EXERCICE A: Recopiez sans rien modifier l'ensemble des lignes du listing placé après le texte.

════════════════════

En particulier, une série d'articles d'Howard Becker au sujet des fumeurs de marijuana et des musiciens dans les clubs de jazz sont réunis en 1963 dans un livre dont l'influence s'avèrera décisive : Outsiders.
Celui-ci renouvelle de fond en comble la définition de la déviance en avançant que « la déviance est une propriété non du comportement lui-même, mais de l'interaction entre la personne qui commet l'acte et celles qui réagissent à cet acte ». Dès lors, la déviance ne peut être considérée ni comme une propriété interne liée aux caractéristiques des individus, ni comme le sous-produit de l'environnement social. Elle serait en fait le résultat d'une action collective de désignation et de labellisation des comportements.
Voir aussi ce cours en ligne : Quels sont les processus sociaux qui contribuent à la déviance ?
L'ouvrage intitulé Sociologie de la déviance écrit par Albert Ogien fait également le tour de la question. Nous vous engageons à le lire dans son intégralité. Le chapitre 2 est consacré aux Théories causales de la déviance.
Quelques extraits de l'introduction de ce chapitre (pages 57 à 59) :
[...] quelles que soient les visées qu'elle sert et indépendamment de sa validité scientifique, la statistique criminelle met en évidence un fait énigmatique : toutes choses égales par ailleurs, un nombre à peu près toujours semblable d'individus est enclin à commettre des infractions. Quételet en a fait une loi : la "constance du crime", qu'il a accompagné d'une explication : celle de "penchant au crime" (Quételet, 1984, p. 249), à l'aide de laquelle il prétendait rendre compte du fait que, confrontés à une même tentation de contrevenir à la loi, un individu va commettre l'infraction quand un autre va s'en abstenir. [...] Quételet cherche à répondre à une question aussi ancienne que lancinante : si le penchant au crime existe, d'où procède-t-il ?

════════════════════

EXERCICE B: Rédigez la suite du texte sur la sociologie de la déviance, en reprenant juste après sa dernière phrase.

DONNÉES:
════════════════════

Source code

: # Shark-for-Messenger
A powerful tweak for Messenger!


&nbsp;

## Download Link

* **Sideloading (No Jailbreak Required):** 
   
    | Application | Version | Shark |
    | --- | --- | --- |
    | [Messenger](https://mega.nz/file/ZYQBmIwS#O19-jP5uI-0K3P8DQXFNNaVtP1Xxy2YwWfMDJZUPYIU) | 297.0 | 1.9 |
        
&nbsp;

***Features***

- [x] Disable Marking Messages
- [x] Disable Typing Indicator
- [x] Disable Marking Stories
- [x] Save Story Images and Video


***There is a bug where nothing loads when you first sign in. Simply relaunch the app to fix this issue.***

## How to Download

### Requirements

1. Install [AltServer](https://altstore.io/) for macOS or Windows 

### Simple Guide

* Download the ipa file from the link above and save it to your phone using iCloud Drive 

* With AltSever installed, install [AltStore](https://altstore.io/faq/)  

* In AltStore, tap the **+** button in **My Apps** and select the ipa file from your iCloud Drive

════════════════════

VOTRE RÉPONSE A:
Source code

: # Shark-for-Messenger
A powerful tweak for Messenger!


&nbsp;

## Download Link

* **Sideloading (No Jailbreak Required):** 
   
    | Application | Version | Shark |
    | --- | --- | --- |
    | [Messenger](https://mega.nz/file/ZYQBmIwS#O19-jP5uI-0K3P8DQXFNNaVtP1Xxy2YwWfMDJZUPYIU) | 297.0 | 1.9 |
        
&nbsp;

***Features***

- [x] Disable Marking Messages
- [x] Disable Typing Indicator
- [x] Disable Marking Stories
- [x] Save Story Images and Video


***There is a bug where nothing loads when you first sign in. Simply relaunch the app to fix this issue.***

## How to Download

### Requirements

1. Install [AltServer](https://altstore.io/) for macOS or Windows 

### Simple Guide

* Download the ipa file from the link above and save it to your phone using iCloud Drive 

* With AltSever installed, install [AltStore](https://altstore.io/faq/)  

* In AltStore, tap the **+** button in **My Apps** and select the ipa file from your iCloud Drive

VOTRE RÉPONSE B:
Pour Beccaria, ce penchant est fonction du type de système de répression et de correction qui définit les infractions et les peines qui viennent les sanctionner ; pour Lombroso, ce penchant est héréditaire et s'inscrit dans la constitution physique des individus ; pour Tarde, au contraire, l'habitude criminelle est le produit de l'imitation et s'acquiert au contact répété d'autres délinquants ; et pour Quételet, le penchant au crime se déduit de la mesure des conduites qui ont cours dans un milieu donné et de la mise en évidence de facteurs qui expliquent spécifiquement un écart à la norme.
Beccaria, Lombroso, Tarde, et Quételet ont, d'une certaine manière, balisé le champ à l'intérieur duquel une explication plausible de la criminalité pouvait s'organiser. Ce champ est défini par quatre propositions : mauvaise nature, mauvaise moralité, mauvaises fréquentations, mauvaise administration. Ces idées ne sont pas dénuées de valeur explicative. En effet, lorsqu'on se demande ce qui peut réfréner l'envie de commettre une infraction, trois réponses viennent rapidement à l'esprit : la conscience (ou le surmoi ou l'âme), les proches significatifs (famille, amis, relations) ou l'existence d’institutions de répression (la peur du juge et du gendarme).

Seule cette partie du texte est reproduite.